In the second empirical paper, I focus on the ABS market and the role of CRAs in the
determination of ABS prices. I investigate whether the reactions of ABS investors to
credit ratings have significantly changed since the shock of the global financial crisis.
To empirically test the ABS investors’ behavior, I run a series of regressions to study
the correlation between ABS issuance spread and the issuance credit ratings in pre-and
post-crisis periods. I find evidence of a weaker reaction of ABS investors to the
ratings offered by credit rating agencies after the financial crisis. To supplement the
static-regression analysis, I apply event-analysis methods to identify the ABS price
reactions to the rating events in the two periods and identify weaker price reaction
degrees after the crisis. The conclusion is that before the 2008 crisis, ABS investors’
decisions, reflected by both the issuance spread and transaction prices, were
significantly associated with the ratings offered by CRAs while the post-crisis period
has seen a weaker link between spread/prices and CRAs’ announcements, indicating
a smaller influence of CRAs on the ABS market.
The third empirical paper discusses CRA self-interests from the perspective of the
association between rating solicitation status and the conservatism as well as the
quality of rating services.
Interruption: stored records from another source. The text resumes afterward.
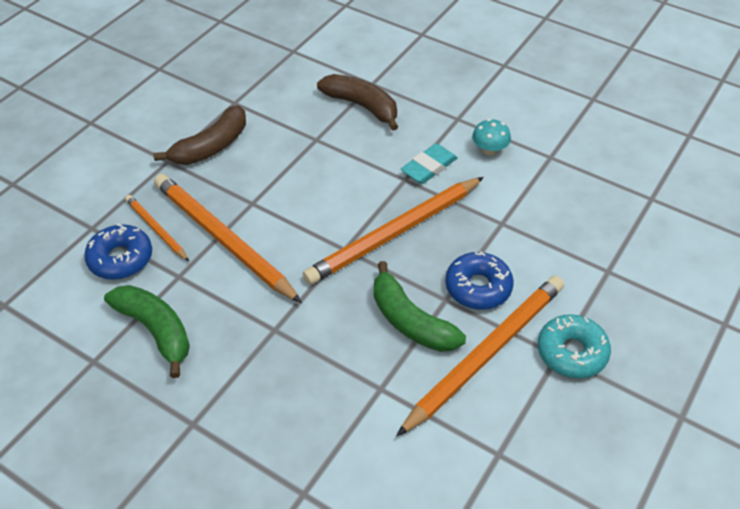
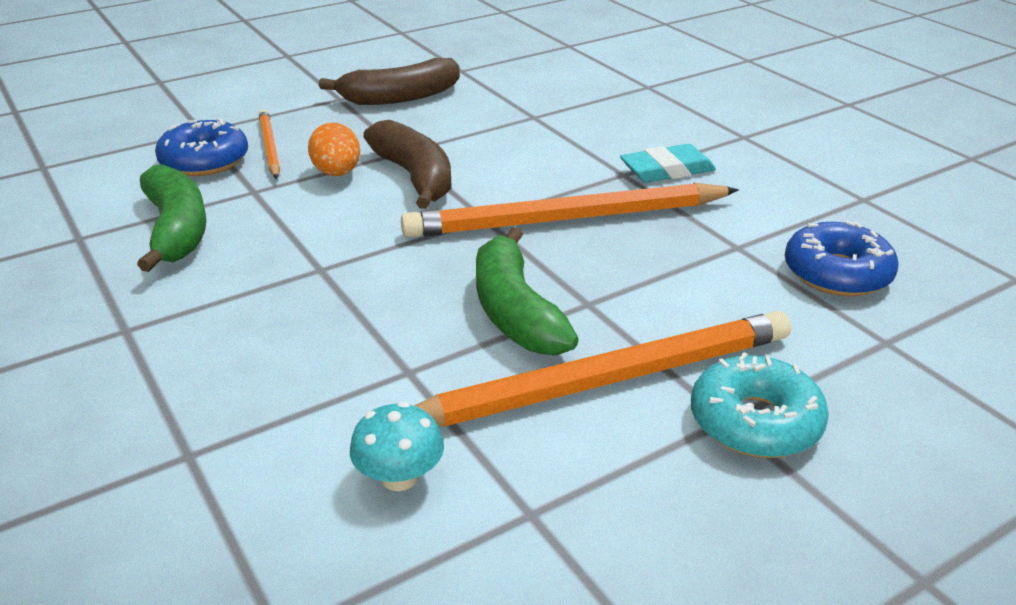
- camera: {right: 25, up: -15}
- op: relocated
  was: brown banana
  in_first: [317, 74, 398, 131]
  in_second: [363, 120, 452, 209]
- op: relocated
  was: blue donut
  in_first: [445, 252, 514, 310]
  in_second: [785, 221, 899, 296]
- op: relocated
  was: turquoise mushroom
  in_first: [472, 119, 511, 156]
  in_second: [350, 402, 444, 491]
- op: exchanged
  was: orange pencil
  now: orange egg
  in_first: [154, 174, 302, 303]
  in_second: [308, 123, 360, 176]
It contributes the literature by applying the gap between
unsolicited and solicited ratings as a measurement to investigate the motivation of
CRAs. Based on a simplified theoretical model, I raise the hypothesis of self-selection
to demonstrate the motivation of firms who do not solicit rating services and the
rationality of rating agencies’ decision to offer ratings with more conservative levels
for unsolicited rating recipients. Firms who realize that their future performances will
deteriorate are less likely to solicit ratings from rating agencies. Rating agencies
capture this signal and offer unsolicited ratings to those firms with a more conservative
rating reflecting the self-selection effect. I empirically test this hypothesis using
Moody’s unsolicited rating data and I obtain two findings. The first finding is that
controlling for fundamental factors, Moody’s unsolicited ratings are lower than
solicited ones. The second finding is that the rating qualities of both types of ratings
are not significantly different from each other.
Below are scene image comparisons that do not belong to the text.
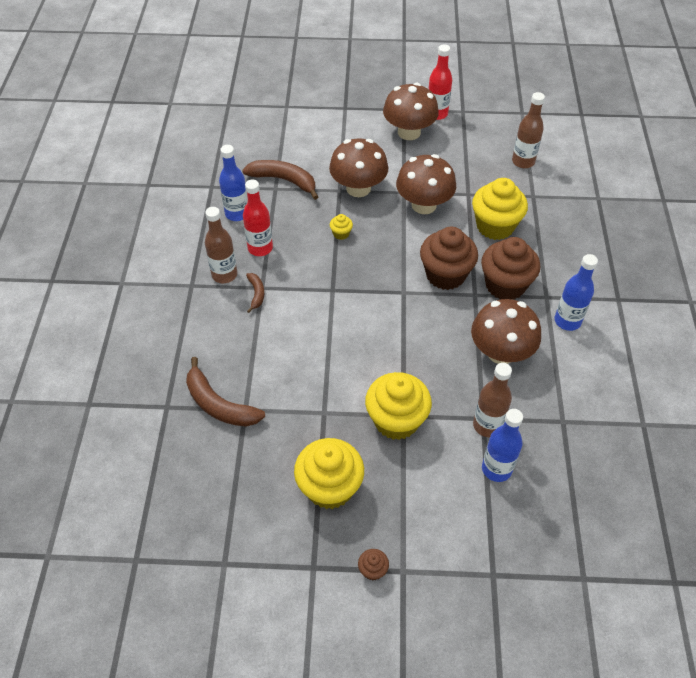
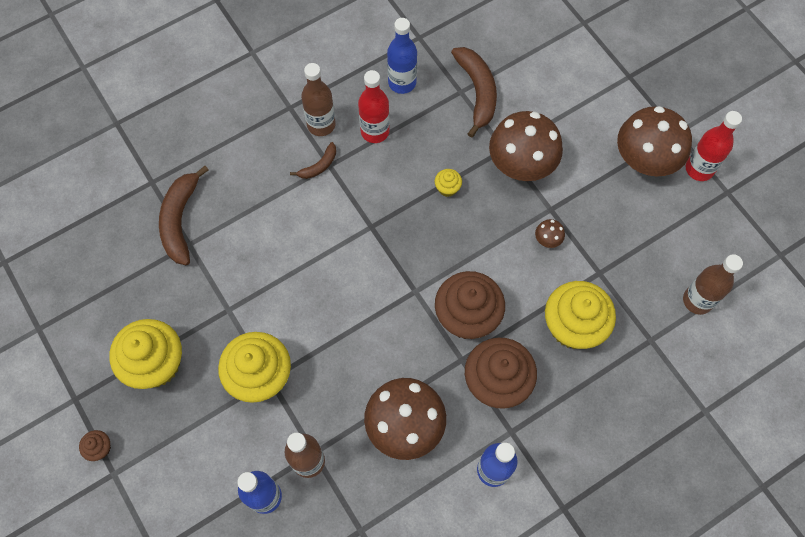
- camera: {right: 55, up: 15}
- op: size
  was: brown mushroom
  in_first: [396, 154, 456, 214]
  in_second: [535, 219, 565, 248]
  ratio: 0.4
My research contributes to both the academic literature and the practical field of the
credit rating industry by providing a comprehensive discussion on the connection
between a variety of credit rating services (sovereign ratings, firm ratings and bank
ratings) and the market reactions (issuance and transaction prices, insolvency risk
and default risk) in different cases (the structured finance products, the sovereign
ceiling policy and the issuance of unsolicited ratings). The study also investigates the
shock of two recent financial crises (global financial crisis and European debt crisis)
on the credit rating industry, which provides suggestive findings for the regulators who
are willing to take some actions to intervene in the CRA industry in order to enhance
the stability of financial markets in the post-crisis era.